Si le chemin est encore long avant de réhabiliter l’ensemble des biens tombés en désuétude en Guadeloupe, les habitants, eux aussi, savent rivaliser d’ingéniosité pour trouver de nouveaux emplois à ces bâtisses. Port Louis, ses plages de surf idylliques et… ses 21.6% de logements vacants, est ainsi devenu un terrain de jeu particulièrement affectionné des graffeurs et autres street artists. Pas si « abandonnées » ces maisons ! Sans compter que, dans les communes guadeloupéennes, il n’est pas rare de profiter de la vacance d’un terrain pour y planter quelques bananiers ou y installer du bétail, ce qui peut parfois donner lieu à des scènes saisissantes, où l’on observe, parmi les vestiges d’une maison inoccupée, des vaches et un cochon en train de gambader.

Marine Didier

Moins d’habitants mais de plus en plus de nouveaux logements

Le phénomène des logements vacants serait-il tout simplement corrélé avec la baisse démographique que connaît la Guadeloupe ? Pas si simple. En effet, « le nombre de logements neufs continue d’augmenter malgré le ralentissement démographique », peut-on lire dans une étude de l’INSEE, qui précise que « la hausse du nombre de résidences principales est même 5,6 fois plus rapide que celle de la population ». L’étude de l’INSEE s’attache à démontrer que cette évolution s’explique en partie par une demande d’un genre nouveau en matière de logements. En Guadeloupe, on cohabite de moins en moins avec les parents ou grands-parents, comme cela pouvait se faire, les foyers sont plus petits, souvent monoparentaux et cherchent désormais à occuper des espaces plus réduits, de deux ou trois pièces au lieu des cinq que l’on retrouvait dans les anciennes maisons. Une situation préoccupante si l’on souhaite atteindre l’objectif national de « zéro artificialisation nette » … et compliqué à tenir lorsqu’à proximité d’une maison en ruine, un terrain est défriché pour accueillir les fondations d’une habitation neuve.

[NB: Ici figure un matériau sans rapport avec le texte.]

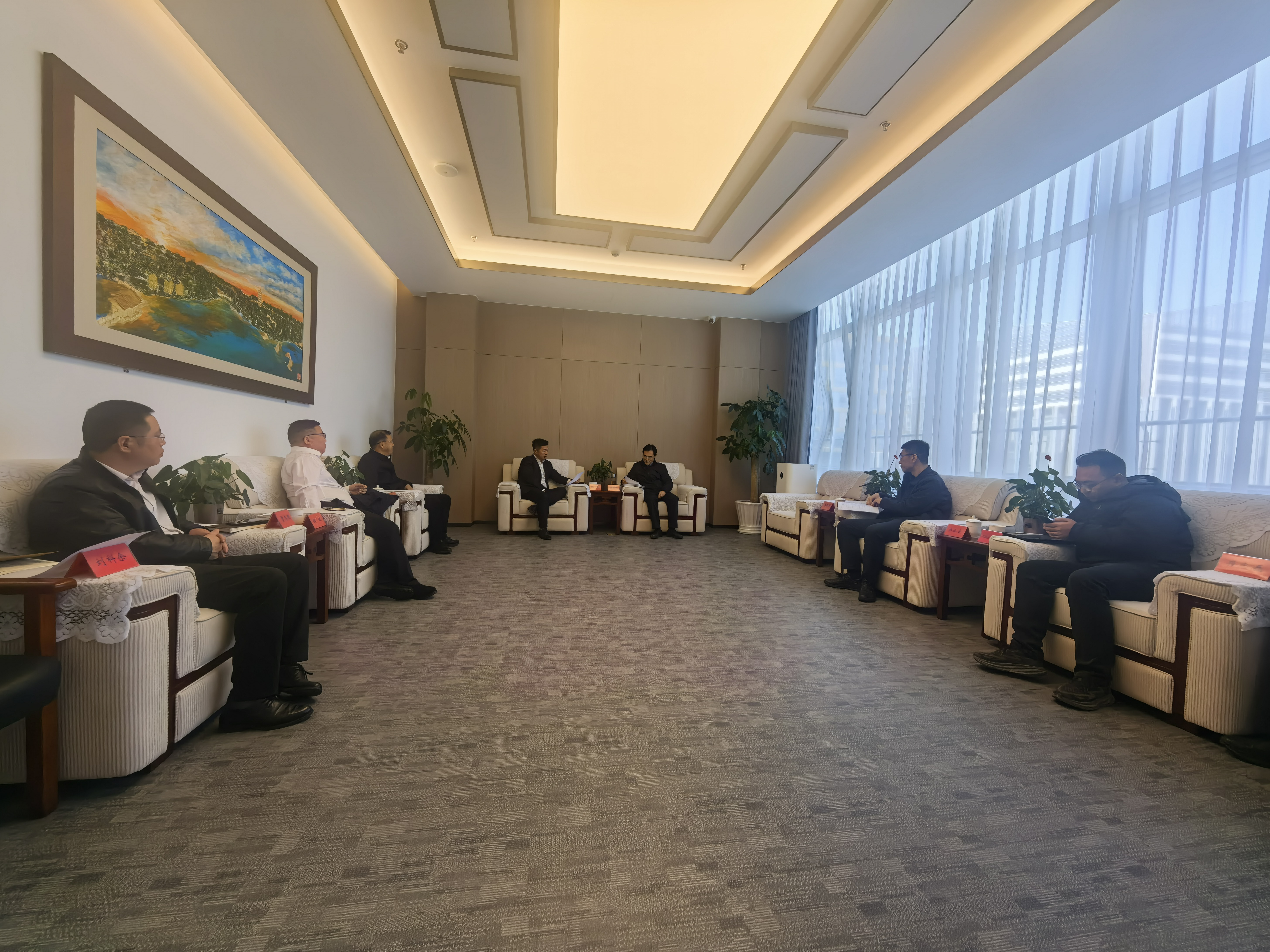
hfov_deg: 106.2
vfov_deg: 89.9
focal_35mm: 13
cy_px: 476
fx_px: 477
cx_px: 635
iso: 50
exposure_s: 1/100
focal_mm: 1.95
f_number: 2.2
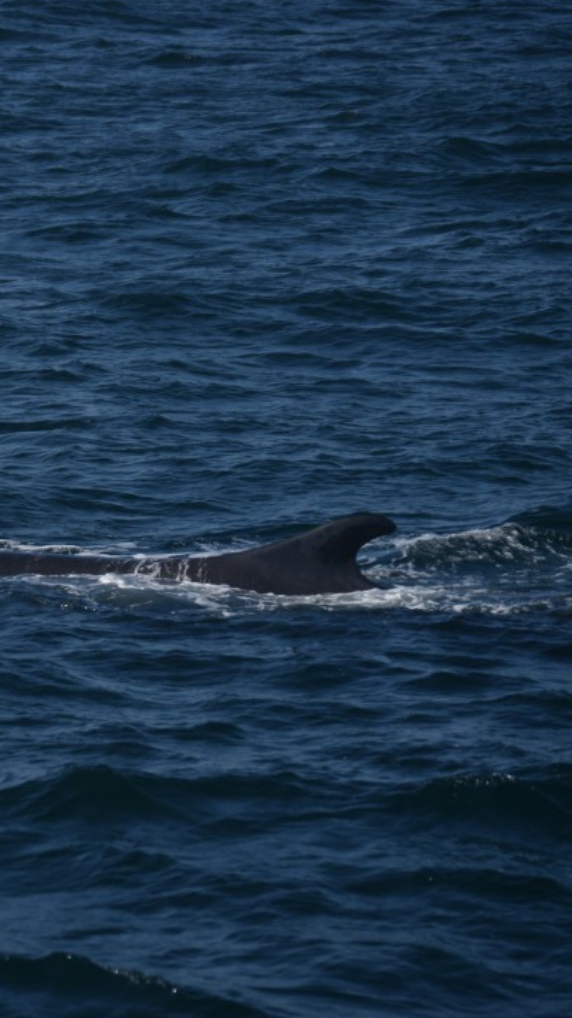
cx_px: 35
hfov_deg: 4.6
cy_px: 510
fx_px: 7150
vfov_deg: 8.1
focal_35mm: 265
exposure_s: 1/4000
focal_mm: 112
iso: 200
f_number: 4.8
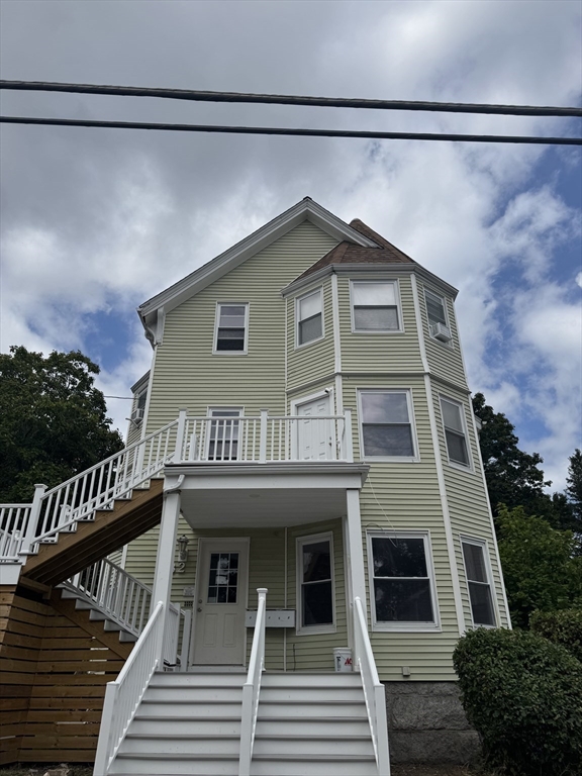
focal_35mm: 24
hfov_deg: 56.8
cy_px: 388
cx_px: 291
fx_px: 538
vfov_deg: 71.6
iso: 80
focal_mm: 6.76
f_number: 1.78
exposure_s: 1/10417
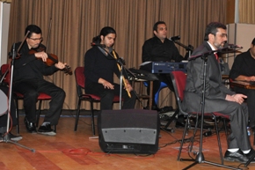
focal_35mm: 72
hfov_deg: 28.0
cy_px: 62
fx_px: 508
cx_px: 171
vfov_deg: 18.9
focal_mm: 31
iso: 800
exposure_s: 1/60
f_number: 4
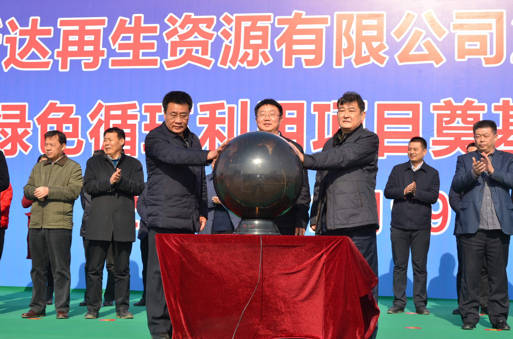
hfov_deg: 33.5
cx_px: 256
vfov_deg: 22.5
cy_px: 170
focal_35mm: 60
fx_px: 853
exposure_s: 1/250
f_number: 11
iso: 200
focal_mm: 40
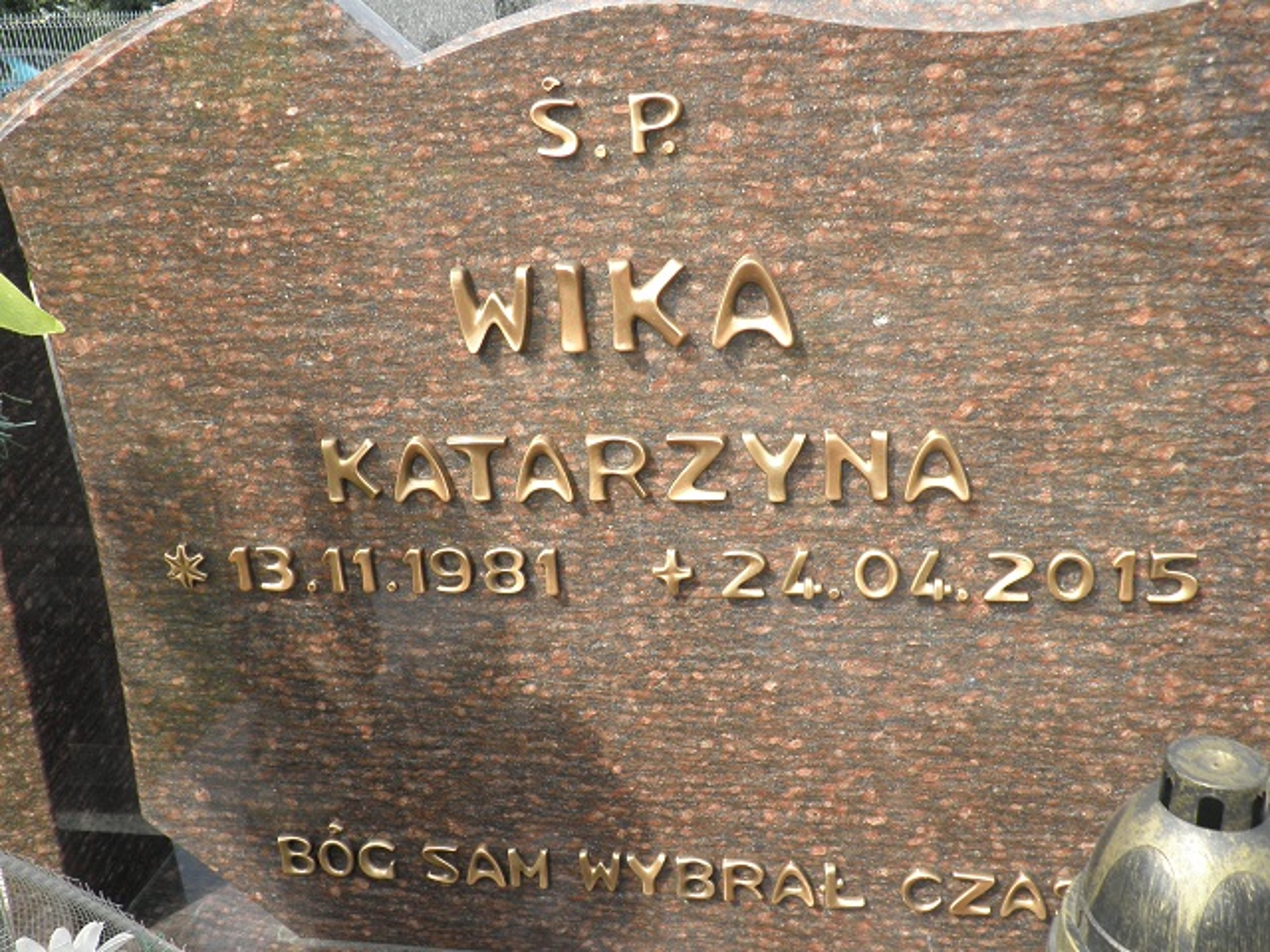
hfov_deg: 56.8
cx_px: 635
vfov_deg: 44.2
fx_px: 1174
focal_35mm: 32
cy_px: 476
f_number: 3.7
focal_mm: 5.9
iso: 64
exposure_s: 1/200
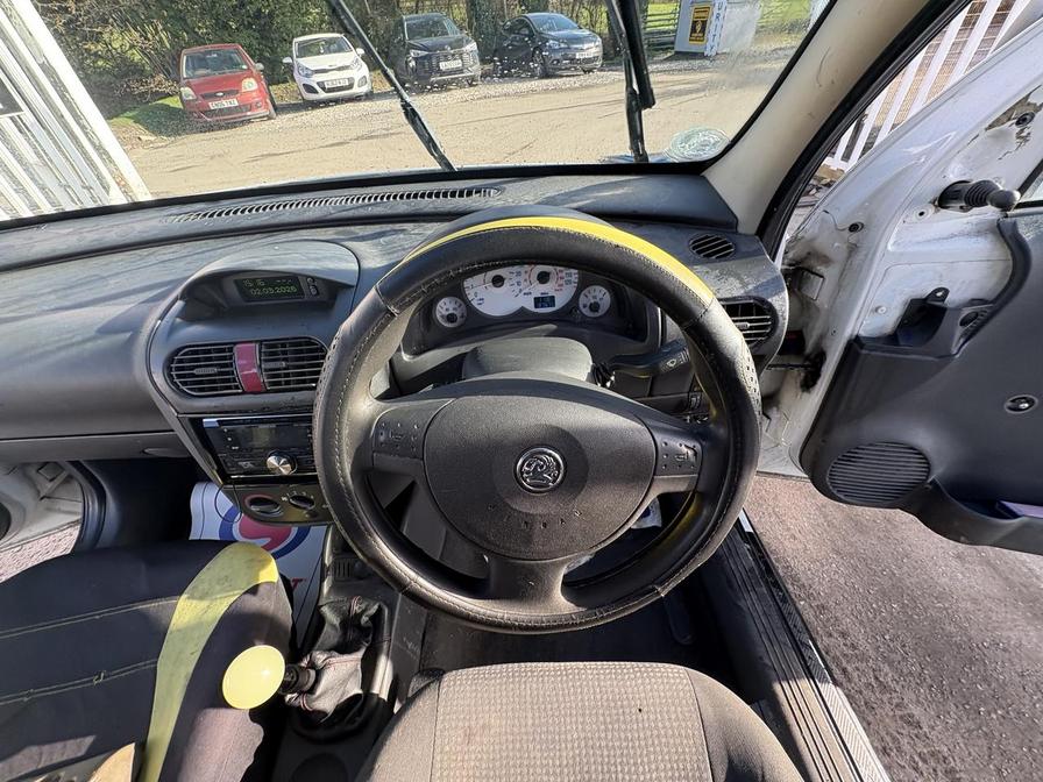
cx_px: 522
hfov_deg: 102.1
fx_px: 422
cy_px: 391
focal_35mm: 14
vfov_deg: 85.7
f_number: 2.2
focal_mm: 2.22
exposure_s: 1/99
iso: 64
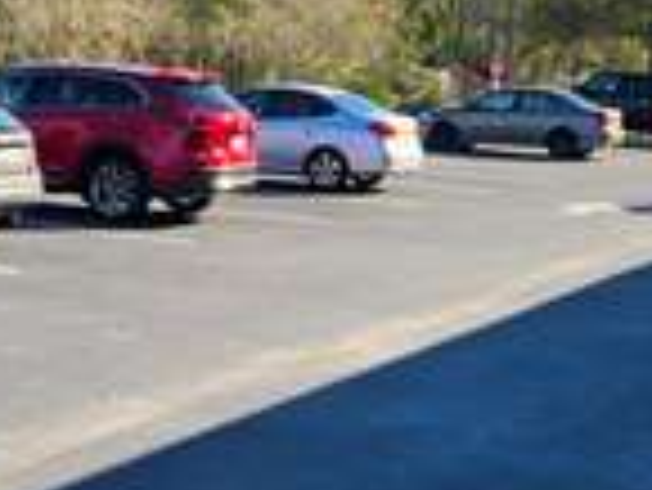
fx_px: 1452
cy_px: 409
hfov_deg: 24.8
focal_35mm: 77
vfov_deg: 18.9
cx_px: 117
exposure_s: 1/403
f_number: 1.8
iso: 20
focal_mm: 4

La fin d’un monde (architectural) ?
« Il est vrai que c’est un certain style architectural qui périt avec ces maisons qui tombent à l’abandon », confirme Patrice Lasnier, constructeur. « On a moins de demande pour ces maisons créoles avec les toits “quatre pans” et je ne suis pas certain que l’on ait seulement mis en place des persiennes en bois dans une habitation cette année ! » ajoute-t-il. « Mais j’ai encore beaucoup de clients qui me demandent des maisons en bois sur le modèle d’un prototype que nous avons construit il y’a 30 ans ! », rassure-t-il. « Avec, depuis le passage du cyclone Maria, une demande nouvelle, celle d’ajouter une pièce en dur avec toiture en béton, une « case à vent », pour y trouver refuge en cas de tempête », termine le constructeur. « Il y a eu le tremblement de terre de 1928 qui a incendié Pointe-à-Pitre, le cyclone Inès dans les années 60 qui a fait s’envoler les toits, “Hugo”, en 1988, pour celui-ci je peux te dire qu’on était tous réfugiés dans nos salles de bain… », énumère Viviane, habitante de Saint-Claude. Avant d’ajouter : « Tu sais, l’architecture guadeloupéenne, c’est le résultat de toutes les catastrophes naturelles qu’on a connues, alors ce n’est pas quelque chose qui va rester figé dans le temps ! » conclut, un brin résignée, la jeune retraitée.